START The data

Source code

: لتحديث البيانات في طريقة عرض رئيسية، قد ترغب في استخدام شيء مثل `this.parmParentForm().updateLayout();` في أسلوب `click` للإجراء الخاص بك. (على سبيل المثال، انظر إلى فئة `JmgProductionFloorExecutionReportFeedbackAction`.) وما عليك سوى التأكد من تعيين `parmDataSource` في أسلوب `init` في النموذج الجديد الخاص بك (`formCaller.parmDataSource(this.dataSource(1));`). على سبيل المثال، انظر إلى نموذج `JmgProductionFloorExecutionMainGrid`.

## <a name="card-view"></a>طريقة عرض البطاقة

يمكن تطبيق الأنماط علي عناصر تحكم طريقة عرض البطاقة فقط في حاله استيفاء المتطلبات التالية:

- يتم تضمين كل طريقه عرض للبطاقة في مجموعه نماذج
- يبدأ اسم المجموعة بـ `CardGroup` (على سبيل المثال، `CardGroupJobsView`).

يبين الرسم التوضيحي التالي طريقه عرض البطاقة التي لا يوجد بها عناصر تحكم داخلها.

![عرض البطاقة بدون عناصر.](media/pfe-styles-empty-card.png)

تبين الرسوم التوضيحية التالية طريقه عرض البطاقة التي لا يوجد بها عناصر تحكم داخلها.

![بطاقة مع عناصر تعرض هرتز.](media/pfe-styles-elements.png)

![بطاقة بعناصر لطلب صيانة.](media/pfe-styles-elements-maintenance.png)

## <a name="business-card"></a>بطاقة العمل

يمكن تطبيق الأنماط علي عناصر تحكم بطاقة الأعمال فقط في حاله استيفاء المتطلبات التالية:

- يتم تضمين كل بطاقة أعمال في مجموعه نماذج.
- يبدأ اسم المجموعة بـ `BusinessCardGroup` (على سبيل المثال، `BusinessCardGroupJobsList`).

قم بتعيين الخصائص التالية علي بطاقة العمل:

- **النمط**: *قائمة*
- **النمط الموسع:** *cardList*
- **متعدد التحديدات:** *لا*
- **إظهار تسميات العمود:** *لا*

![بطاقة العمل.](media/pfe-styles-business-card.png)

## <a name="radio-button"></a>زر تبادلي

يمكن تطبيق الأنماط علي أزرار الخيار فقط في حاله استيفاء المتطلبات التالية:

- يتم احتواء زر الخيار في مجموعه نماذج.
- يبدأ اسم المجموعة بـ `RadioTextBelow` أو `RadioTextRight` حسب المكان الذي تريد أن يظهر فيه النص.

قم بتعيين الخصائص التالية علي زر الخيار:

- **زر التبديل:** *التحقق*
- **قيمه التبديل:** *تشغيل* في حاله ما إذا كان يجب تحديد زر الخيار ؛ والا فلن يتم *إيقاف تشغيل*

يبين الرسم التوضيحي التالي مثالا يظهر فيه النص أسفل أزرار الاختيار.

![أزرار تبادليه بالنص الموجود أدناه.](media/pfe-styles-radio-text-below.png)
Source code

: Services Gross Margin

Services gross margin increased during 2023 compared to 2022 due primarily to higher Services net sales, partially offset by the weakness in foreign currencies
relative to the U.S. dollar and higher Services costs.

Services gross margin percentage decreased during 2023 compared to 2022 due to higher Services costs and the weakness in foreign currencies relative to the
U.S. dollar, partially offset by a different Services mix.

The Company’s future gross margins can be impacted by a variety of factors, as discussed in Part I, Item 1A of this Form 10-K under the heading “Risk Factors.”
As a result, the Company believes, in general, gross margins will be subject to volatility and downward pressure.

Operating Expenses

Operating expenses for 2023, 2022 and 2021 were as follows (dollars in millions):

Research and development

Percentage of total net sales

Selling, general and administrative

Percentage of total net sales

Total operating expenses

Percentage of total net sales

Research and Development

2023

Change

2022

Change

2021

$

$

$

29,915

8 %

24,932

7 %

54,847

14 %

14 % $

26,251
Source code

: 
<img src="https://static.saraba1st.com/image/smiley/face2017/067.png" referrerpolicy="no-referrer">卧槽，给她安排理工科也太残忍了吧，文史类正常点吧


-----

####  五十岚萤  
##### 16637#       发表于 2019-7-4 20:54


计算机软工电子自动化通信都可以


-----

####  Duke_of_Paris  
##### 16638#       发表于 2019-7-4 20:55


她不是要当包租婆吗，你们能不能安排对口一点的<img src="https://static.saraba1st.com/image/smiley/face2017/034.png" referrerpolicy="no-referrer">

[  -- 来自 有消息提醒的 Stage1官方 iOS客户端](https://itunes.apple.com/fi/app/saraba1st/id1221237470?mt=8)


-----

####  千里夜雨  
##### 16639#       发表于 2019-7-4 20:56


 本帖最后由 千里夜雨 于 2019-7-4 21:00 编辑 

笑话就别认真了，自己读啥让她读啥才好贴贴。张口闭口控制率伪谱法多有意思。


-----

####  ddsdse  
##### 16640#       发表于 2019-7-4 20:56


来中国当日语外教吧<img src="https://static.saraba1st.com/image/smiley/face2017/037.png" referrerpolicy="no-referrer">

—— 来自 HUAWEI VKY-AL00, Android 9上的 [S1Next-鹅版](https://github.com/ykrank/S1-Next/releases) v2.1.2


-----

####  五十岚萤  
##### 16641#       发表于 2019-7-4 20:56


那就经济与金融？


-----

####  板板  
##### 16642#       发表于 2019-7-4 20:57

END The data

### [Request]
Your answer should consist of the lines from the line with "relative to the U.S." through the last line of the data, set down exactly, both included.

### [Reply]
relative to the U.S. dollar and higher Services costs.

Services gross margin percentage decreased during 2023 compared to 2022 due to higher Services costs and the weakness in foreign currencies relative to the
U.S. dollar, partially offset by a different Services mix.

The Company’s future gross margins can be impacted by a variety of factors, as discussed in Part I, Item 1A of this Form 10-K under the heading “Risk Factors.”
As a result, the Company believes, in general, gross margins will be subject to volatility and downward pressure.

Operating Expenses

Operating expenses for 2023, 2022 and 2021 were as follows (dollars in millions):

Research and development

Percentage of total net sales

Selling, general and administrative

Percentage of total net sales

Total operating expenses

Percentage of total net sales

Research and Development

2023

Change

2022

Change

2021

$

$

$

29,915

8 %

24,932

7 %

54,847

14 %

14 % $

26,251
Source code

: 
<img src="https://static.saraba1st.com/image/smiley/face2017/067.png" referrerpolicy="no-referrer">卧槽，给她安排理工科也太残忍了吧，文史类正常点吧


-----

####  五十岚萤  
##### 16637#       发表于 2019-7-4 20:54


计算机软工电子自动化通信都可以


-----

####  Duke_of_Paris  
##### 16638#       发表于 2019-7-4 20:55


她不是要当包租婆吗，你们能不能安排对口一点的<img src="https://static.saraba1st.com/image/smiley/face2017/034.png" referrerpolicy="no-referrer">

[  -- 来自 有消息提醒的 Stage1官方 iOS客户端](https://itunes.apple.com/fi/app/saraba1st/id1221237470?mt=8)


-----

####  千里夜雨  
##### 16639#       发表于 2019-7-4 20:56


 本帖最后由 千里夜雨 于 2019-7-4 21:00 编辑 

笑话就别认真了，自己读啥让她读啥才好贴贴。张口闭口控制率伪谱法多有意思。


-----

####  ddsdse  
##### 16640#       发表于 2019-7-4 20:56


来中国当日语外教吧<img src="https://static.saraba1st.com/image/smiley/face2017/037.png" referrerpolicy="no-referrer">

—— 来自 HUAWEI VKY-AL00, Android 9上的 [S1Next-鹅版](https://github.com/ykrank/S1-Next/releases) v2.1.2


-----

####  五十岚萤  
##### 16641#       发表于 2019-7-4 20:56


那就经济与金融？


-----

####  板板  
##### 16642#       发表于 2019-7-4 20:57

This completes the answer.